Version Key Additions Design Driver
v0.3 Basic Lane Model, Status Tracking Proof of concept
v0.4 Operator Query Phase, Synthesis, Infra Lanes, Query Protocol Scaling from 2 to 5+ Lanes revealed coordination gaps
v0.5 Decision Log, Answer Cache, Batch Update, Lane Lifecycle, Typed Dependencies, Escalation Paths Context loss across sessions, operator bottleneck at 10+ Lanes

The evolution follows a pattern: each version addresses failure modes discovered in practice, not features imagined in theory. See V05-DESIGN.md for the full weakness analysis.

Positioning

What this is not

  • Not an agent framework (no code to install)
  • Not a project management tool (no Gantt charts, no sprints)
  • Not an AI orchestrator (the human orchestrates)
  • Not a chatbot (it's a coordination protocol with memory)

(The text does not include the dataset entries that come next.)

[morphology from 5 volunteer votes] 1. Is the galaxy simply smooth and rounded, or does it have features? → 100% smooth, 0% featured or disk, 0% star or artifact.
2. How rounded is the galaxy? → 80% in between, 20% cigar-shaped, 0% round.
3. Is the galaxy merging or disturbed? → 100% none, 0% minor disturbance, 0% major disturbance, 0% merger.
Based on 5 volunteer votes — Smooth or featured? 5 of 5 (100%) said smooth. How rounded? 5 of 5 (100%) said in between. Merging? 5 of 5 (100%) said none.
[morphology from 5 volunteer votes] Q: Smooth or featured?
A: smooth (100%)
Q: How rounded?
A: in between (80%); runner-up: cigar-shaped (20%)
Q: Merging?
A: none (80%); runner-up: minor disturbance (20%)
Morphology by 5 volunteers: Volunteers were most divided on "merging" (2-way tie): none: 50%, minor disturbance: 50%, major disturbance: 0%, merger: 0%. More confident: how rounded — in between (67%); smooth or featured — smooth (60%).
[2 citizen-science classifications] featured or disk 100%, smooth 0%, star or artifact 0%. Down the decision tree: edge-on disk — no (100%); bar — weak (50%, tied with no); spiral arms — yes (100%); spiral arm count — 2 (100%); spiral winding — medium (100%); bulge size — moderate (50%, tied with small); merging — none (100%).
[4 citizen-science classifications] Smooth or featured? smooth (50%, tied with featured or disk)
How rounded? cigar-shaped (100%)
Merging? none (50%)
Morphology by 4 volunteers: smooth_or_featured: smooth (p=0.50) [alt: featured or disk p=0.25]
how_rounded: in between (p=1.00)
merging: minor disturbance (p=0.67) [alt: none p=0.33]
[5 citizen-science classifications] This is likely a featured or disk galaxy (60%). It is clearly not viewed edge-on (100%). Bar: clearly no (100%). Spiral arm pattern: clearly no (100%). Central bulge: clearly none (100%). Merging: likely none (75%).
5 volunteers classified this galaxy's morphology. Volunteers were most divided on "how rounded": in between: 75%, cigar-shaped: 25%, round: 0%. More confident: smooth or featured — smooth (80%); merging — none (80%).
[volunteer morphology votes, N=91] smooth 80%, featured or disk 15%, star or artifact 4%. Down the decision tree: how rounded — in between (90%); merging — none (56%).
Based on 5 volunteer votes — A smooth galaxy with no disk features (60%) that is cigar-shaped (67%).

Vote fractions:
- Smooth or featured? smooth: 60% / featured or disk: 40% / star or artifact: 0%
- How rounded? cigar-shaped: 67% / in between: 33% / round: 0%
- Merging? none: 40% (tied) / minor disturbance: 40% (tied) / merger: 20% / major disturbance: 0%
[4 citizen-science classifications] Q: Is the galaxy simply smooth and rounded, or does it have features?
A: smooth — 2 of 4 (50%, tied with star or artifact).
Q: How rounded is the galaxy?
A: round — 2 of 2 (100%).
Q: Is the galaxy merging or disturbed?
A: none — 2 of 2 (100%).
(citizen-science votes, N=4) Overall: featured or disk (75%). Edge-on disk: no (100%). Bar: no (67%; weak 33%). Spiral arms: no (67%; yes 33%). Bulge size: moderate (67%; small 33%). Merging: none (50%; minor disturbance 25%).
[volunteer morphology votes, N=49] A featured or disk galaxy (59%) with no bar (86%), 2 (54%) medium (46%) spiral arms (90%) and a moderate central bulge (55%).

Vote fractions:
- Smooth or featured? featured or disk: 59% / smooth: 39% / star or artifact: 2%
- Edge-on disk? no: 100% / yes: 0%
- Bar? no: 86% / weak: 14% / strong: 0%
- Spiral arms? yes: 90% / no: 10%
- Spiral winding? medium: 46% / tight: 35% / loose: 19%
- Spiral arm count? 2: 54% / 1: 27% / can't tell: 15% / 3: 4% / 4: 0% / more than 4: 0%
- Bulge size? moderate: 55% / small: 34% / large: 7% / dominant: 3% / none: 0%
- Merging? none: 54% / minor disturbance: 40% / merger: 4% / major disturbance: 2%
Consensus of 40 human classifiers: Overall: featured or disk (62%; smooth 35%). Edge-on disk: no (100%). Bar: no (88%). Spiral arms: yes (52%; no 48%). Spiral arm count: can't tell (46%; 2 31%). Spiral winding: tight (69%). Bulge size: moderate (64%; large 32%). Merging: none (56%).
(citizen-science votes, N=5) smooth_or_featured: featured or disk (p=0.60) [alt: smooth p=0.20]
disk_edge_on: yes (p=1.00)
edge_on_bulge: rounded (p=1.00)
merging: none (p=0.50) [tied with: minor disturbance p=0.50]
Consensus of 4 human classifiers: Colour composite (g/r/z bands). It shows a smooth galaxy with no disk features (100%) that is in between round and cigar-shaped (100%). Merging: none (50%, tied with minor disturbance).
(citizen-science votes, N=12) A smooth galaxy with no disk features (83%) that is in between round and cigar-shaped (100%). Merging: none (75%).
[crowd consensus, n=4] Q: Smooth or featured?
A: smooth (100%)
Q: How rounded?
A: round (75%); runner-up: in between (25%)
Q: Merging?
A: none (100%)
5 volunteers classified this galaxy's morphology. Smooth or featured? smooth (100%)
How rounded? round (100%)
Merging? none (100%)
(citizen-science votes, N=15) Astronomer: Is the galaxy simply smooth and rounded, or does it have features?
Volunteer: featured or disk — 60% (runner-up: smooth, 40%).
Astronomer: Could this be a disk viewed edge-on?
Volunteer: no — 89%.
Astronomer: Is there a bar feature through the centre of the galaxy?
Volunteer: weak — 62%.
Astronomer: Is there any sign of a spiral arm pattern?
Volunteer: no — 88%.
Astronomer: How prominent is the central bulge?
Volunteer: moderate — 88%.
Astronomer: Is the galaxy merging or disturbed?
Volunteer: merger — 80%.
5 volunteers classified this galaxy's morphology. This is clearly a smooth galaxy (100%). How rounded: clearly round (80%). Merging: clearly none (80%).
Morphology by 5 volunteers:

Differentiation (confirmed by research)

  1. Human-as-Dispatcher is a new term — not established in prior literature
  2. Zero Infrastructure remains unique — no other framework is purely prompt-based
  3. Operator Query Phase / Assumption Management — absent from all surveyed systems
  4. Cross-Project Synthesis — not even Agent Teams can synthesize across repository boundaries
  5. Research orientation — all comparison systems are code/task-oriented, not research-oriented

Full comparison: RESEARCH-COMPARISON.md

Open Design Questions

  • MCP Integration (v0.6+): Could the Mission Control agent directly query Lane repositories via MCP, reducing copy-paste overhead?
  • Auto-Handoff Triggers: When a Lane reaches DONE with an existing output dependency, should the system auto-generate the handoff block?
  • Formalized Knowledge Documents: Could Lane knowledge documents follow a strict schema that the CLAUDE.md can parse, enabling richer dependency detection?
  • Vault as Single Source of Truth: Could the Obsidian knowledge base serve as the authoritative state store, with the dashboard reading from it?